Sources of information for this family include John O. Austin's Genealogical Dictionary of Rhode Island and the Potter Family Genealogies, Part 2: George Potter of Portsmouth, R.I., and His Descendants.
From these sources, it was obvious that there were numerous immigrants to colonial Rhode Island named Potter and that there were probably close ties of kinship between some of these individuals. This theory appeared to be confirmed by some correspondence with Vernon and Nola (Steed) Valantine of La Crescenta, California. Their research and analysis, which appears in the Ancestral File of The Church of Jesus Christ of Latter Day Saints, seemed to solve the puzzle of the Potter immigrants of Rhode Island, linking them as children of George and Martha (-----) Potter of London.

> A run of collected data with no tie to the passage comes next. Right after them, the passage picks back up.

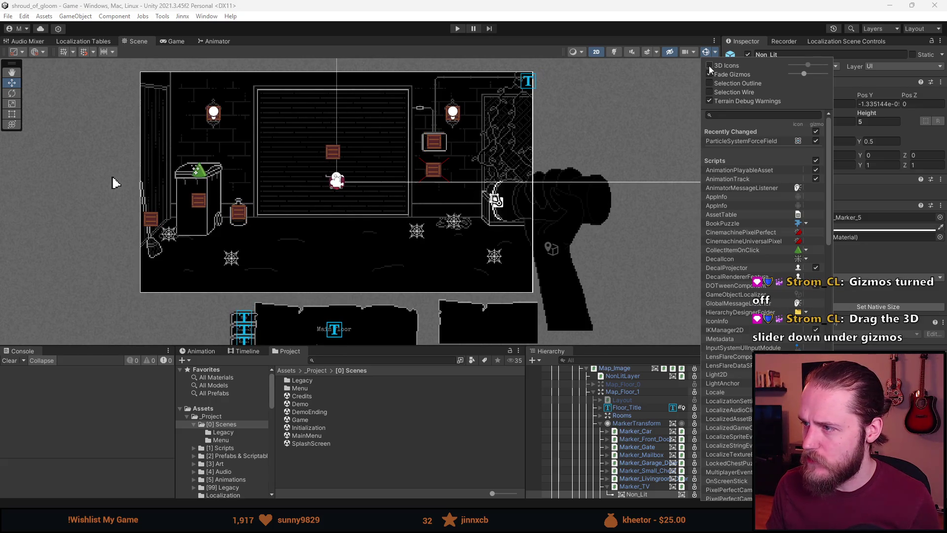
{"action": "mouse_move", "coordinate": [803, 74]}
{"action": "left_mouse_down"}
{"action": "mouse_move", "coordinate": [790, 75]}
{"action": "mouse_move", "coordinate": [828, 76]}
{"action": "mouse_move", "coordinate": [794, 75]}
{"action": "left_mouse_up"}
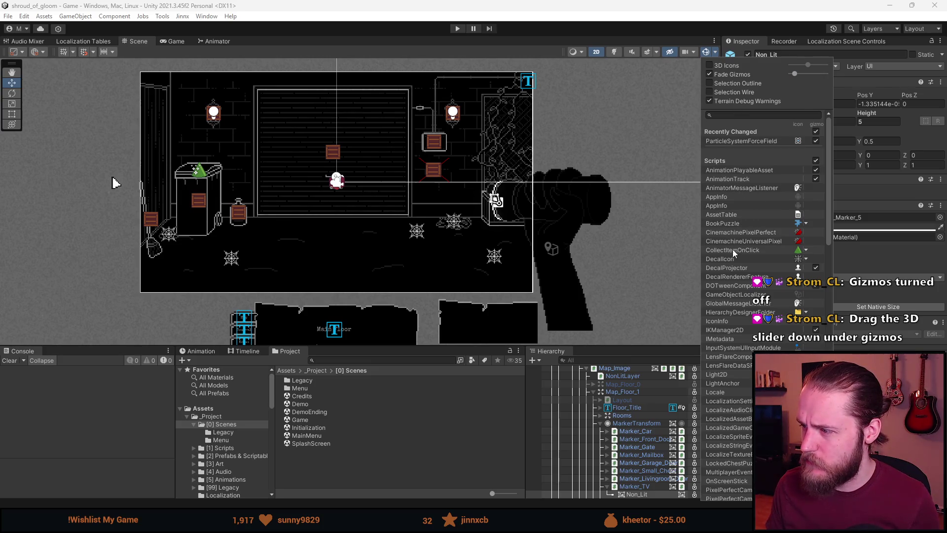
{"action": "scroll", "coordinate": [733, 248], "scroll_direction": "down", "scroll_amount": 5}
{"action": "scroll", "coordinate": [718, 250], "scroll_direction": "down", "scroll_amount": 5}
{"action": "scroll", "coordinate": [716, 250], "scroll_direction": "down", "scroll_amount": 9}
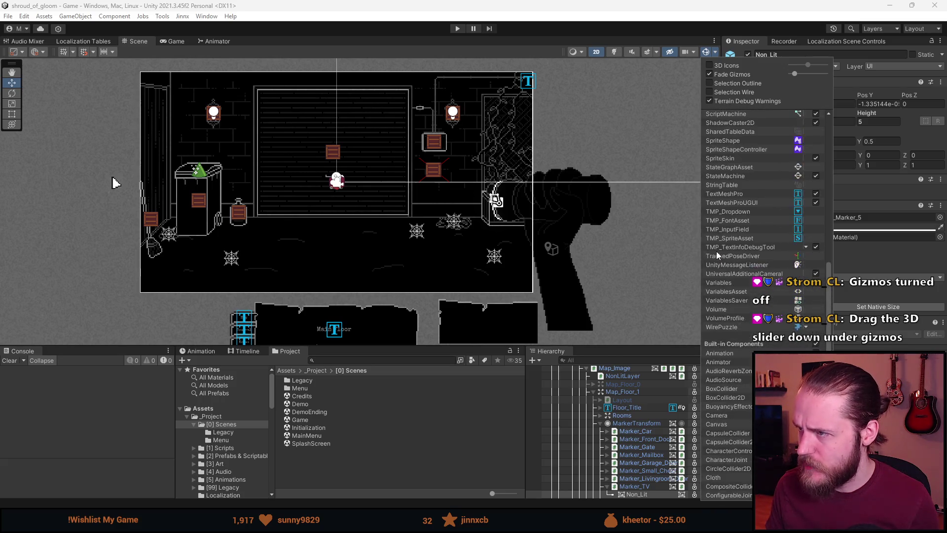
{"action": "scroll", "coordinate": [716, 250], "scroll_direction": "up", "scroll_amount": 7}
{"action": "left_click", "coordinate": [706, 52]}
{"action": "left_click", "coordinate": [706, 53]}
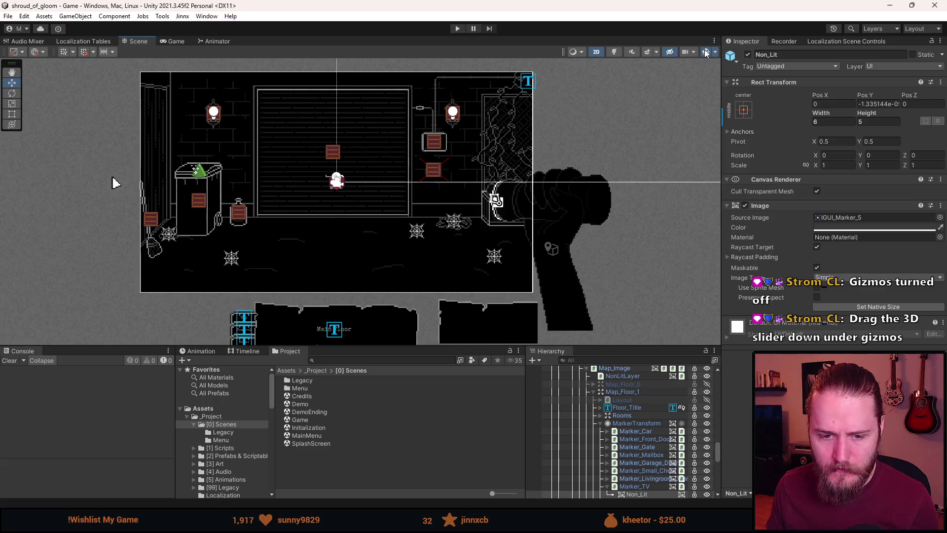
Toggle Scene gizmos off and on again, then uncheck Fade Gizmos
{"action": "left_click", "coordinate": [706, 52]}
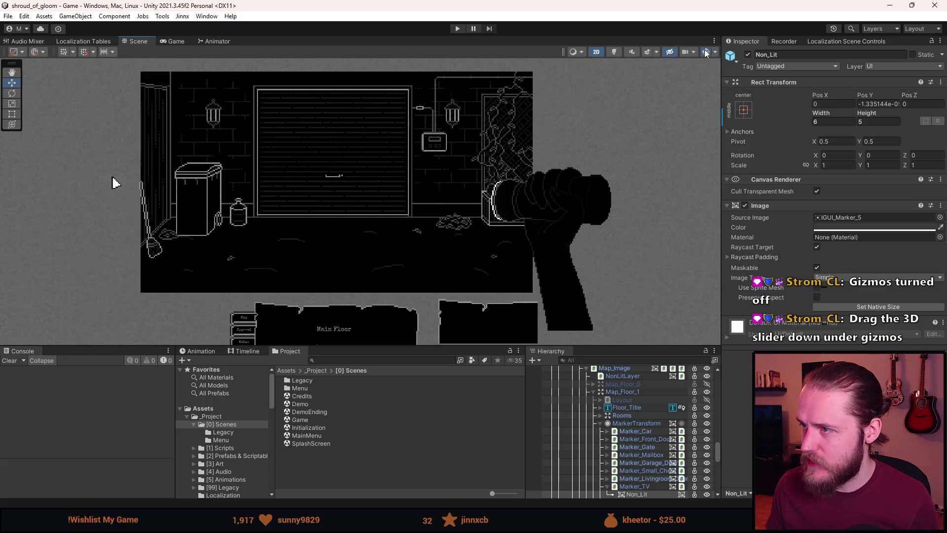
{"action": "left_click", "coordinate": [705, 52]}
{"action": "left_click", "coordinate": [714, 52]}
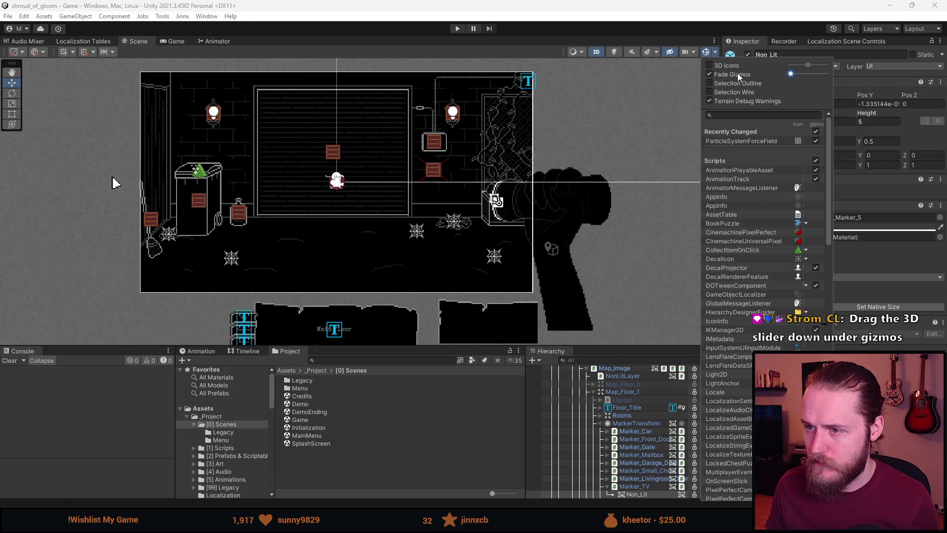
{"action": "left_click", "coordinate": [709, 74]}
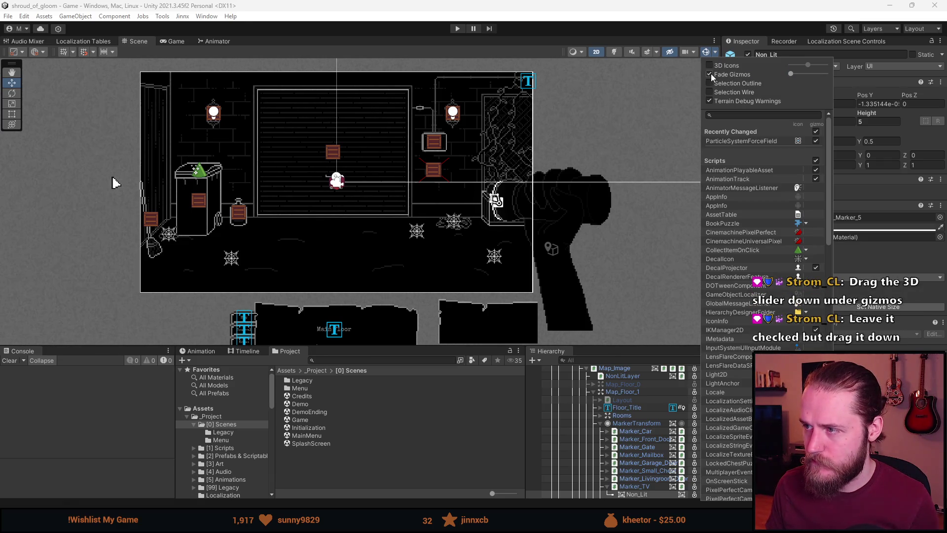
{"action": "left_click", "coordinate": [600, 156]}
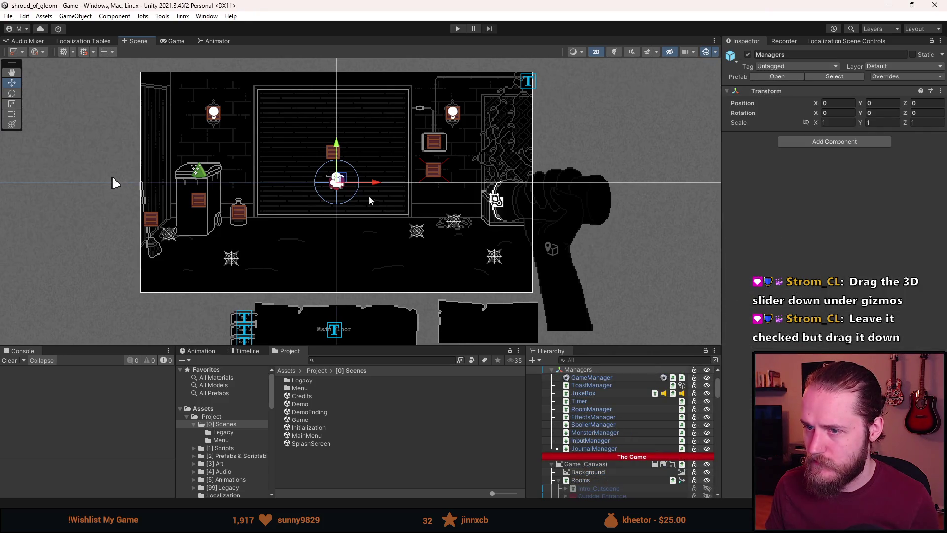
With RoomManager selected, enable 3D Icons and drag the icon size slider to its minimum
{"action": "left_click", "coordinate": [570, 244]}
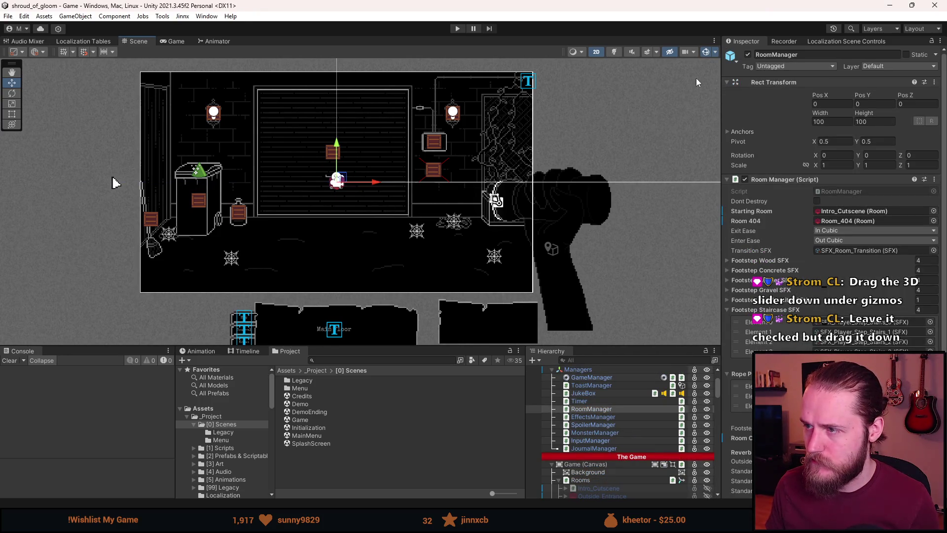
{"action": "left_click", "coordinate": [716, 54]}
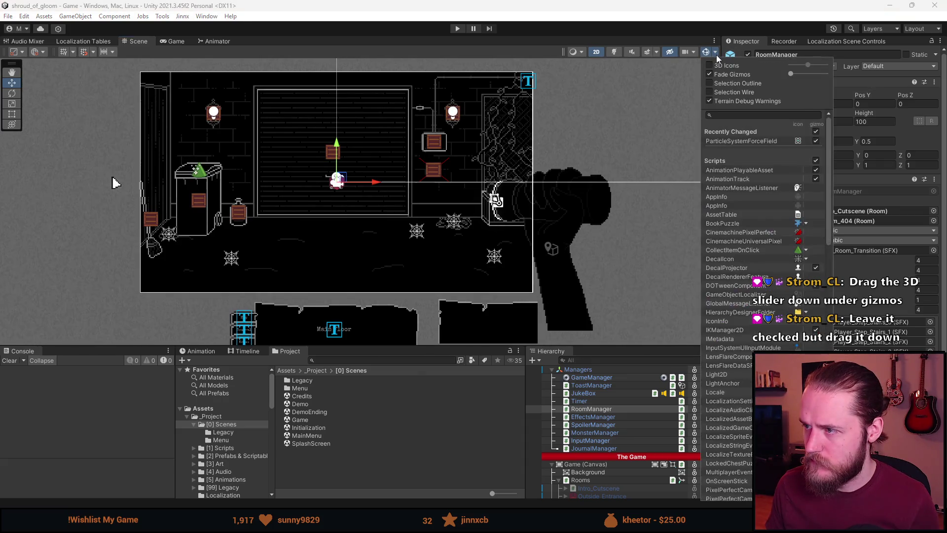
{"action": "left_click", "coordinate": [710, 65]}
{"action": "mouse_move", "coordinate": [805, 65]}
{"action": "left_mouse_down"}
{"action": "mouse_move", "coordinate": [791, 65]}
{"action": "mouse_move", "coordinate": [814, 57]}
{"action": "mouse_move", "coordinate": [743, 66]}
{"action": "left_mouse_up"}
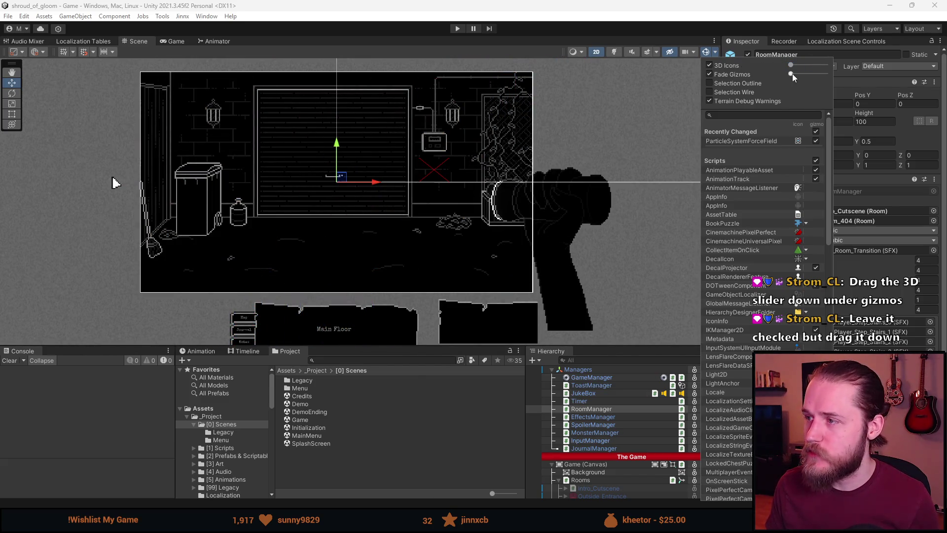
{"action": "scroll", "coordinate": [429, 159], "scroll_direction": "up", "scroll_amount": 5}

However, in 1999, another researcher, Paul Gifford, informed me that he had reviewed the parish registers and discovered that most of the birth records thought to pertain to the immigrant siblings had corresponding death records! The English origins of George-1 Potter and his kinship, if any, to the other Potter immigrants of Rhode Island remain unknown.

References
  1.   Clarke, Louise B. The Greenes of Rhode Island with Historical Records of English Ancestry 1534-1902
    65.
  2. Parish Register shows Robert Potter son of George was buried St. James Clerkenwell Aug 1609.